Le mandat peut être intégré à la convention ou faire l’objet d’un acte séparé. Il prévoit les modalités de rendu compte de l’usage de la subvention par l’opérateur.

Quittance au copropriétaire pour le bénéfice de l’allocation de logement (décret du 17.3.67 : art. 62-35)

L’administrateur provisoire, le syndic, ou l’opérateur remettent sur demande du copropriétaire une quittance pour le règlement de sa quote-part de rémunération. Le copropriétaire est tenu d’informer l’organisme payeur des aides au logement (CAF/CMSA) des subventions dont il a bénéficié.

Dispositions diverses

Désignation du syndic (loi 10 7.65 : art. 17 / décret du 17.3.67 : art. 46, décret du 17.8.15 : art. 3)

Cet article met en conformité la loi et le décret s’agissant de la possibilité désormais ouverte au maire et au président de l’EPCI de faire désigner par le président du TGI un syndic pour les copropriétés qui en sont dépourvues. Il actualise également des références d’articles devenues erronées suite aux modifications de la loi ALUR.

Copropriété dépourvue de syndic (décret du 17.3.67 : art. 47, décret du 17.8.15 : art. 4)

Il est désormais précisé que l’administrateur provisoire désigné par le juge est chargé de convoquer l’assemblée générale dans les conditions prévues à l’article 9. Cet article précise le contenu la forme et le délai de convocation.

Réalisation des travaux prescrits par arrêtés (décret du 17.3.67 : art. 49, décret du 17.8.15 : art. 6)

L’article 5 du décret du 17 août 2015 précise que, parmi les travaux d’urgence que le syndic peut lancer de sa propre initiative sans attendre une autorisation de l’assemblée générale, figurent les travaux prescrits par des arrêtés de police administrative relatifs à la sécurité ou à la salubrité publique.

Modalités d’intervention du ministère public (décret du 17.3.67 : art. 61-1-1 / décret 17.8.15 : art. 7)

Les demandes formées par le ministère public dans le cadre des procédures de mandat ad hoc ou d’administration provisoire sont faites par requête.
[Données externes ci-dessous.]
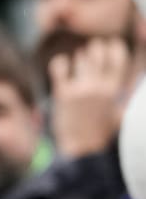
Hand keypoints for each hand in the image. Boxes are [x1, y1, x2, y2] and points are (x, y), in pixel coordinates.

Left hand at [49, 37, 130, 157]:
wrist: (81, 150)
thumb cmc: (101, 135)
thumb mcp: (120, 116)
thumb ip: (128, 100)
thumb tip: (139, 92)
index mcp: (114, 90)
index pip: (118, 56)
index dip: (114, 48)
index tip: (109, 49)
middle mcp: (98, 86)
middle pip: (98, 51)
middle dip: (95, 49)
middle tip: (91, 53)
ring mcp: (80, 89)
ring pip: (81, 58)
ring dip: (80, 58)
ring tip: (79, 63)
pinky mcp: (63, 95)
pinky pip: (60, 67)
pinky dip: (60, 63)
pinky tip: (62, 67)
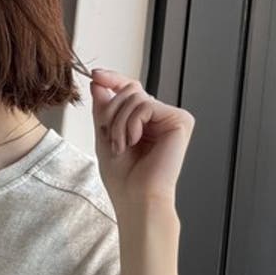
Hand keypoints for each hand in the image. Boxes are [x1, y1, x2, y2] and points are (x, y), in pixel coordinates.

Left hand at [89, 68, 195, 211]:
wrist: (137, 198)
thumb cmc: (124, 179)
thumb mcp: (105, 137)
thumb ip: (103, 109)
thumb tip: (99, 82)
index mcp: (145, 122)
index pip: (130, 91)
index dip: (112, 80)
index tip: (95, 76)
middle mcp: (160, 118)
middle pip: (130, 91)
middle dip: (112, 113)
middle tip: (112, 139)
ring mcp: (171, 118)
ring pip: (135, 97)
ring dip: (119, 123)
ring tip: (123, 146)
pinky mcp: (180, 120)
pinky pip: (145, 105)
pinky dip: (131, 124)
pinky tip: (135, 142)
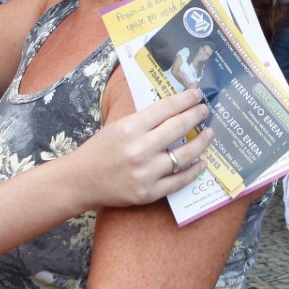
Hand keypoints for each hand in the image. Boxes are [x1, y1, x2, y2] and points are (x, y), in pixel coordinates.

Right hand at [72, 88, 214, 208]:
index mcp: (130, 127)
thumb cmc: (99, 150)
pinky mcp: (148, 193)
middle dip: (196, 116)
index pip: (166, 108)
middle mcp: (139, 149)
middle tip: (205, 111)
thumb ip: (144, 120)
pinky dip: (193, 171)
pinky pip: (178, 181)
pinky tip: (201, 163)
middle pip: (178, 128)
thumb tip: (174, 110)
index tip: (197, 95)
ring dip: (201, 143)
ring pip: (184, 156)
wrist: (80, 181)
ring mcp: (145, 173)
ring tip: (209, 135)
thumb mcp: (118, 126)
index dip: (185, 100)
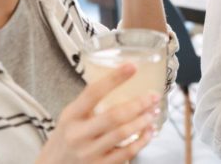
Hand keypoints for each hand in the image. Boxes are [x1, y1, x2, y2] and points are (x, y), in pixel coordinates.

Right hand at [36, 64, 160, 163]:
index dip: (114, 78)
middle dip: (139, 104)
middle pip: (114, 115)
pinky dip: (143, 141)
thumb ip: (90, 103)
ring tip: (154, 112)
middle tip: (153, 96)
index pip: (93, 92)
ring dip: (143, 121)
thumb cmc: (66, 138)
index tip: (133, 66)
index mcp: (71, 116)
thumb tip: (121, 80)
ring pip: (123, 134)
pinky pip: (127, 153)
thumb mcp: (70, 117)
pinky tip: (150, 132)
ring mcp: (89, 153)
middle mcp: (78, 135)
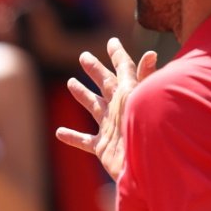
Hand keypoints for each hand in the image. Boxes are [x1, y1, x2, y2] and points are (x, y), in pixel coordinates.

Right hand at [59, 38, 155, 180]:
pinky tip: (60, 133)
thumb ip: (145, 78)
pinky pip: (85, 141)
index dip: (118, 55)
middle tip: (83, 56)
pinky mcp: (103, 149)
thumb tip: (151, 54)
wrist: (147, 169)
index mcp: (128, 94)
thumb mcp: (143, 100)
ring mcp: (110, 128)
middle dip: (95, 70)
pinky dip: (72, 137)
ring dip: (82, 95)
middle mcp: (118, 109)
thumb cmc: (148, 131)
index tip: (112, 42)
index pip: (123, 69)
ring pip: (93, 107)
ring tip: (71, 83)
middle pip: (105, 84)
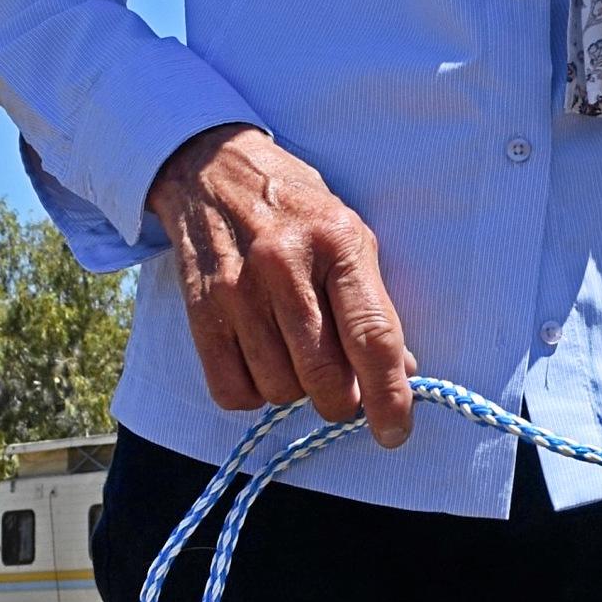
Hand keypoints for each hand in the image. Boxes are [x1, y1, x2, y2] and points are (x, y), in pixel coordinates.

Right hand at [149, 125, 416, 446]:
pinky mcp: (200, 310)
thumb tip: (402, 373)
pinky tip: (261, 361)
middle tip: (341, 389)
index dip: (389, 396)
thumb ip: (374, 304)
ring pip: (278, 388)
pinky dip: (252, 392)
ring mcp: (237, 290)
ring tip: (295, 356)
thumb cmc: (295, 208)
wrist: (213, 169)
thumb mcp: (349, 235)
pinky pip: (231, 389)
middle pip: (323, 376)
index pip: (372, 337)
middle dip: (340, 400)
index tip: (396, 431)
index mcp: (337, 244)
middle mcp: (284, 266)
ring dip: (295, 390)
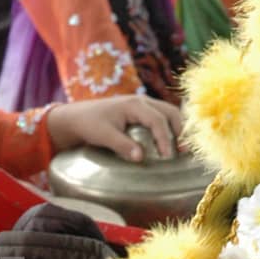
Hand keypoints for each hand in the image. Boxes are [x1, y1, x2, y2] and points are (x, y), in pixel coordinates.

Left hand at [47, 94, 183, 161]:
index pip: (157, 120)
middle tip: (182, 150)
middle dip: (179, 130)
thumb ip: (122, 146)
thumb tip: (141, 158)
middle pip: (170, 112)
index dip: (165, 139)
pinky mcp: (140, 111)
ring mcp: (142, 104)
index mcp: (134, 104)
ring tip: (180, 147)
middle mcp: (142, 101)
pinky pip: (161, 116)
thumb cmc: (89, 124)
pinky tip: (170, 142)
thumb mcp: (104, 136)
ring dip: (177, 128)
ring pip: (168, 112)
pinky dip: (169, 127)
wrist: (77, 117)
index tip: (167, 156)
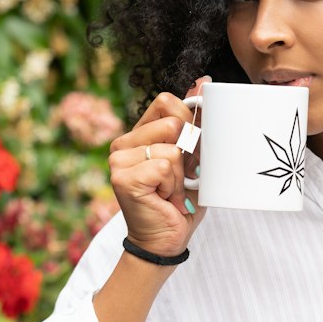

Celle-ci indique les faits de nature à motiver la demande. Le président du TGI, par les soins du greffier, fait convoquer les personnes qu’il désigne par LRAR avec demande d’avis de réception. À la convocation est jointe la requête du ministère public.

Entrée en vigueur (décret du 17.8.15 : art. 25, 26, 27)

Ce décret entre en vigueur à compter du 19 août 2015 à l’exception :

  • des dispositions relatives aux conditions de rémunération des mandataires ad hoc et administrateurs provisoires (art.9) qui nécessite plusieurs arrêtés ;
  • des dispositions relatives :

    • à l’obligation de mentionner le numéro d’immatriculation dans les formalités de publicité : entrée en vigueur selon le calendrier de mise en place du registre d’immatriculation ;
    • à l’obligation de justifier d’une garantie affectée au remboursement des sommes versées au fonds de travaux : entrée en vigueur le 1er janvier 2017.

Il n’est pas applicable aux procédures en cours.

Le décret du 17 mars 1967 et celui du 14 mars 2005 sont applicables à Mayotte (la référence au « fichier immobilier » est remplacée par la référence au « livre foncier »).


Note

L’administrateur provisoire visé au III de l’article 29-1 de la loi du 10 juillet 1965 est désigné dans l’hypothèse « où l’équilibre de l’immeuble est gravement compromis ou lorsque le syndic est dans l’impossibilité de pourvoir à la conservation de l’immeuble ». Il ne doit pas être confondu avec l’administrateur nommé sur requête lorsque le syndicat est dépourvu de syndic ou par le président en cas d’empêchement ou de carence du syndic (loi du 10.7.65 : art. 18). Dans ce dernier cas, l’administrateur peut être un copropriétaire ou un syndic professionnel. Les exigences de compétentes sont moins fortes car la mission confiée à l’administrateur ne relève que de la gestion courante.